The Environmental Protection Agency designated chloroprene as likely to be carcinogenic to humans based on evidence from studies that showed a statistically significant association between occupational chloroprene exposure and the risk of lung cancer.[12] As early as 1975, NIOSH had identified the potential health hazards of chloroprene in their bulletin primarily citing two Russian cohort studies from those working with chloroprene in an occupational setting.[13]

Hazard determination

OSHA defines hazard determination as "the process of evaluating available scientific evidence in order to determine if a chemical is hazardous pursuant to the HCS." While chemical manufacturers and importers are required to conduct a hazard determination, other companies may voluntarily conduct a hazard determination to ensure worker health and safety. Under the hazard determination framework, any chemical that has a physical or health hazard is considered a hazardous chemical. Physical hazards include fire hazards, reactive hazards, and explosion hazards. Heath hazards include systemic effects and target organ effects. Chloroprene is on OSHA's list for substances that are regulated as toxic and hazardous.[14]
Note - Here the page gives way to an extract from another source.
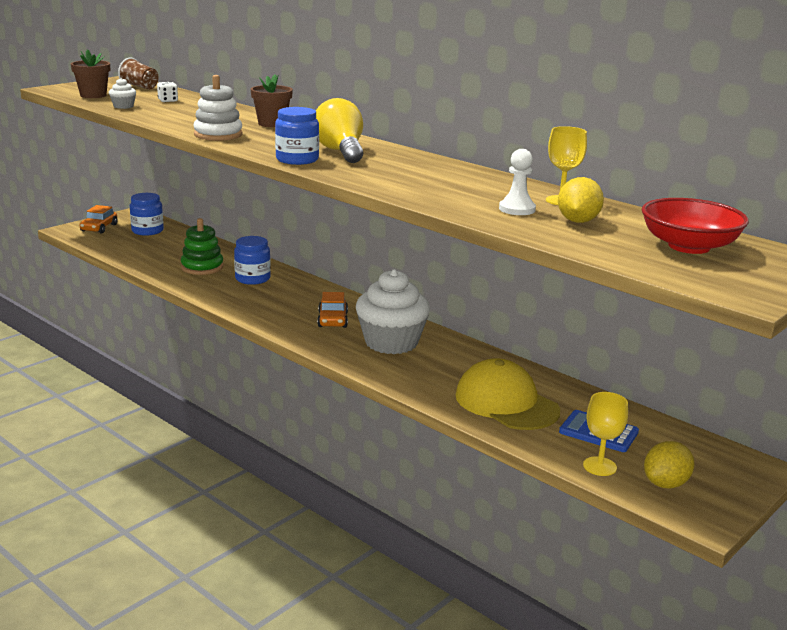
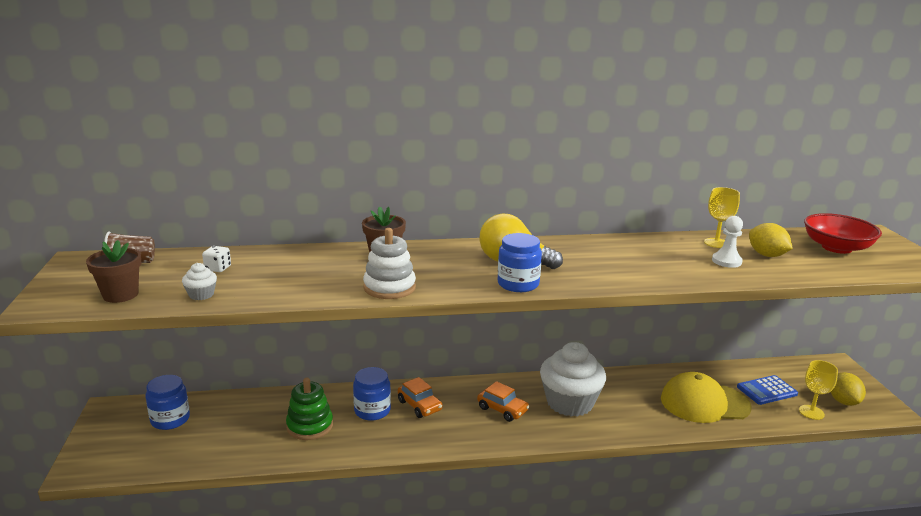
camera: 50 degrees left, 0 degrees up
(99, 228) = (109, 446): orange car -> orange car (419, 405)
In the European Union, the hazard-determination-equivalent is the Registration, Evaluation, Authorization, and Restriction of Chemicals (REACH) regulation enacted on June 1, 2007 by the European Chemicals Agency (ECHA). The goal of REACH is to "improve the protection of human health and the environment from the risks that can be posed by chemicals, while enhancing the competitiveness of the EU chemicals industry."[15] If risks of chemicals are unmanageable, ECHA may ban its use.

Hazard controls

Several epidemiological studies and toxicological reports provide evidence of chloroprene's capability to inflict occupational health and safety concerns. However, varying reviews of the degree to which chloroprene should be held responsible for health concerns highlight the criticality of sound scientific research.[16] Nonetheless, health and safety practices should always be implemented in the workplace. Some of these occupational concerns include: cleaning equipment or unclogging pipes coated with chloroprene, inhaling chloroprene off-gas, chloroprene spontaneously reacting with other chemicals and chloroprene inducing a workplace fire. Upon the clogging of equipment associated with occupational chloroprene use, employers should ensure that their employees are wearing the proper PPE and set up administrative controls so that skin exposure to and inhalation of chloroprene is avoided.[17][18] Only one fatality as a result of chloroprene intoxication has been recorded which was a result of cleaning a container used for chloroprene.[18]

The primary occupational concern for chloroprene is limited to the facilities producing chloroprene and using chloroprene to produce the synthetic rubber, polychloroprene.[12] NIOSH developed a list of actions to address specific workplace hazards. These actions are represented in their diagram of the "Hierarchy of Controls" shown below with the most effective steps at the top and the least effective at the bottom.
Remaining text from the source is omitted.